Photo by James Edward Photography

On Saturday, March 5, the Dallas Museum of Art played host to nearly five hundred guests at An Affair of the Art, the annual black-tie fundraising gala hosted by the Museum’s Junior Associates Circle. For nearly twenty years, the funds raised by this event have supported the acquisition and exhibition programs of the DMA. The theme for 2011 was Maison de la Mode: House of Fashion, and the funds raised will support the Museum’s presentation of  The Fashion World of Jean Paul Gaultier: From the Sidewalk to the Catwalk, opening for the first time in the U.S. at the DMA on November 13.

Photo Booth.Foto Favor Rebecca Lorrine Photography

The “Juniors” certainly know how to throw a party, and here are some interesting insights from last weekend’s “fête”:

# of underwriters: 113
# of raffle tickets: 515
# of committee members: 103
# of months spent planning: 9
# of bottles of wine: 237
# of bottles of vodka: 33
# of vendors: 10
# of appetizers: 2,670 pieces
# of rented glasses (March 5 only): 2,400
# of postage stamps used: 2,794
# of gift bags for all events: 530
# of pieces of furniture rented: 103
# of waitstaff/bartenders (March 5 only): 43
# of cupcakes donated by Sprinkles: 550
# of events leading up to AoA: 4
# of bottles of donated water: 600
# of airline tickets donated by American Airlines: 4
# of pre-event media mentions: 7
average # of items in each gift bag: 14
# of gold mailing tubes used for event invitations: 650
# of awards won for printed materials: 1

Money raised: $164,000

Membership Memories

This month we spotlight Caroline and Robert Belanger, DMA members since 2004.

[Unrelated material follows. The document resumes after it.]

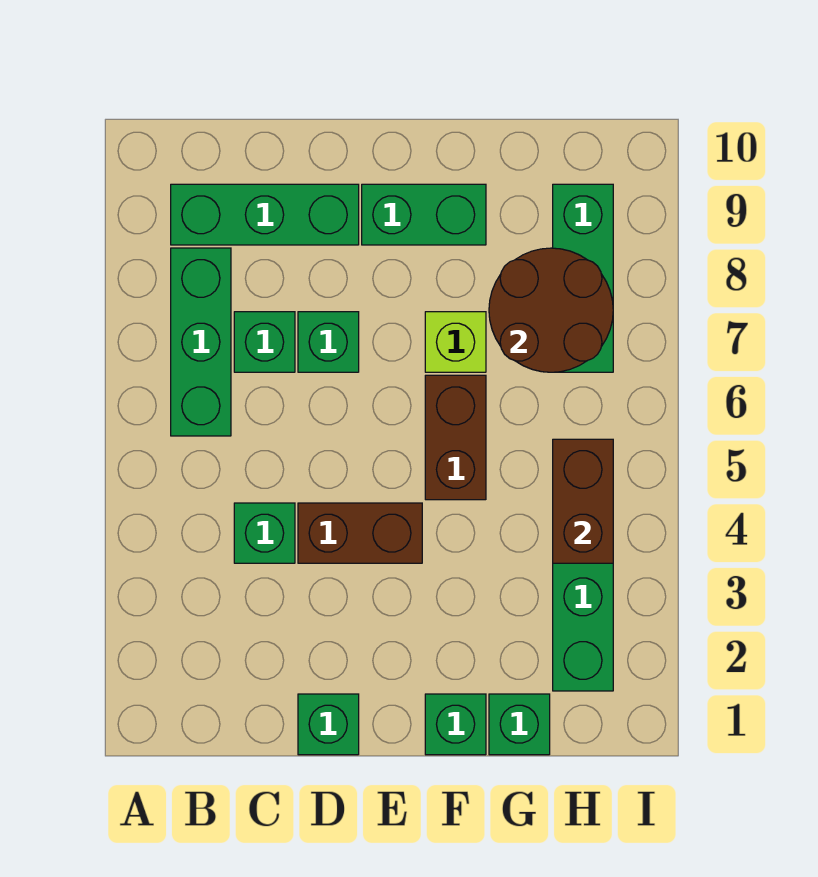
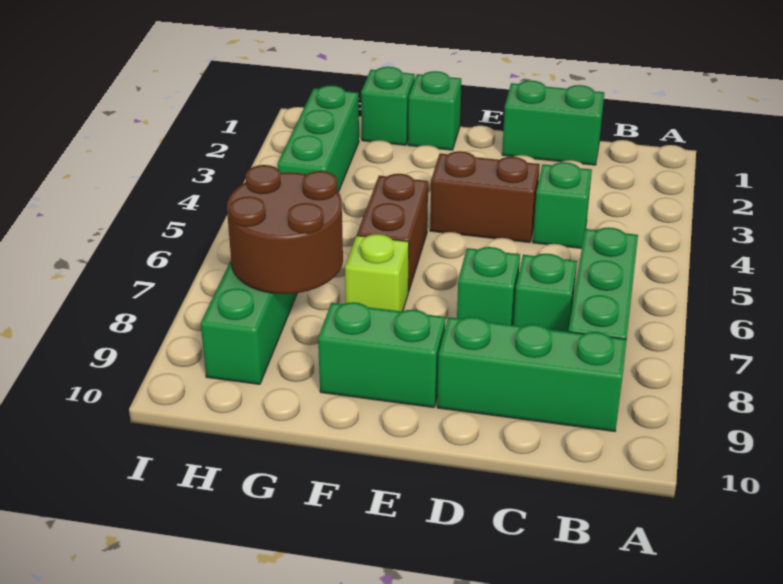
green 1x1 brick [298,694,359,755] -> green 1x2 brick [502,80,604,165]
brown 1x2 brick [553,439,613,563] -> none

Tell us a little bit about yourselves and why you joined the DMA? The strength of the Dallas arts community is what independently brought both of us here. Caroline moved from Austin to help run Pan American Art Projects, a Latin-American art gallery. Rob relocated from Atlanta to work with Dr. Anne Bromberg in the curatorial department at the Dallas Museum of Art. We are now running our own art-consulting business, Belanger Art Methods,  and we are proud to serve the arts community and to support the Museum as active members of the Junior Associates Circle.

What’s your favorite activity at the DMA and why? For us, it would have to be Curator’s Choice, the first Junior Associates Circle event of the year. It is always an exceptional opportunity to meet new members and to hear a curator speak about one of their favorite works of art in the Museum’s collections – right in the galleries. Not to mention that is the very event where we first met!

What is or was your favorite exhibition at the DMA and why? Caroline: In 2005, Dr. Dorothy Kosinski curated the exhibition Dialogues: Duchamp, Cornell, Johns, Rauschenberg, which revealed both the overt and covert dialogue and shared visual vocabulary evident in the work of these four modern and contemporary artists. Personally, as an art historian, I enjoyed how this exhibition investigated the exchange of philosophies and strategies throughout modernism from Dada and surrealism to pop art, and even found-object assemblage. Also, it was nice that the majority of the works in the show are in the DMA’s collections.

Rob: Charles Sheeler’s “Power” Series from 2006, curated by Dr. William Keyse Rudolph, is a great example of how small, intimate exhibitions can be among the most memorable. The exhibition focused on a series of six iconic paintings by Charles Sheeler, a self-proclaimed “precisionist” painter and founder of American modernism. The key to this exhibition was that it not only reunited all of the paintings for the first time in many years but also skillfully integrated numerous original photographic studies and archival materials into the gallery layout, offering an exceptional snapshot of the creative process from start to finish.

What is your typical day like? As art consultants, no day is really the same, but the one constant is that we are always problem-solving. For example, one day we will be curating, inventing mounts, and physically installing works of art on-site for a private collector. The next, we are in the office researching, designing, and editing an exhibition publication for a museum. The day after, we may be visiting a gallery to help a client buy or sell. Since we have a broad range of expertise, we get the chance to work on a lot of great projects with some really fascinating people.